Windows Auto HDR can be forced on a per-application basis via registry keys under:
HKEY_CURRENT_USER\SOFTWARE\Microsoft\Direct3D\
Each game gets an ApplicationN subkey with a Name value (the exe path) and a D3DBehaviors value that controls HDR behavior:
| Setting | D3DBehaviors Value |
|---|---|
| Auto HDR only | BufferUpgradeOverride=1 |
| Auto HDR + 10-bit | BufferUpgradeOverride=1;BufferUpgradeEnable10Bit=1 |
This app provides a GUI to manage those registry entries instead of editing them manually or using the command line.

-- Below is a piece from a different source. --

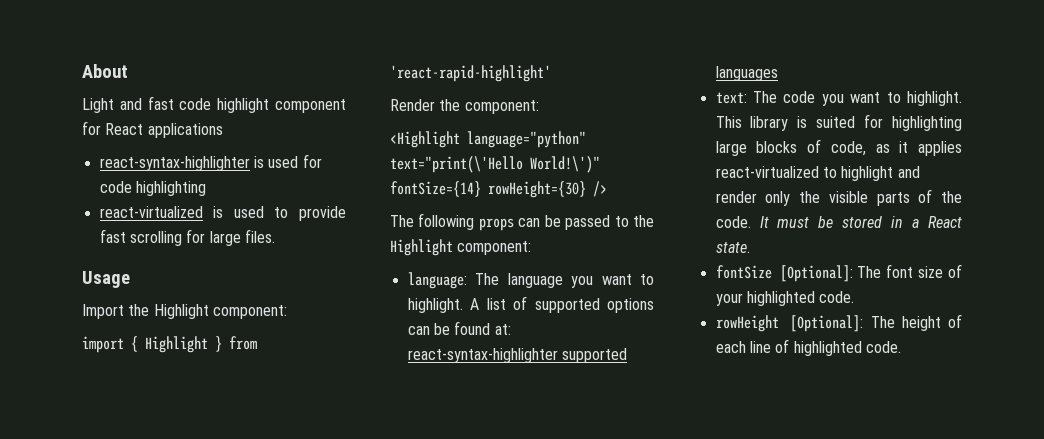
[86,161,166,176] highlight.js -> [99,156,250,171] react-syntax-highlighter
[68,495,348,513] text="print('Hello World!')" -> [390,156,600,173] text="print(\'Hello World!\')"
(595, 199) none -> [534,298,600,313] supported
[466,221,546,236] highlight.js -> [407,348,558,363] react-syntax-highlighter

The app is a single C# file that compiles with the .NET Framework 4 compiler built into Windows — no SDK install needed:
C:\Windows\Microsoft.NET\Framework64\v4.0.30319\csc.exe /target:winexe /out:AutoHDRForce.exe AutoHDRForce.cs- Windows 10 or 11
- .NET Framework 4.0 (pre-installed on all modern Windows)
- HDR-capable display
This is a GUI rewrite of ledoge/autohdr_force, which is a command-line C utility for the same purpose. The original project by ledoge figured out the registry keys and Direct3D behavior flags that make per-app Auto HDR forcing possible.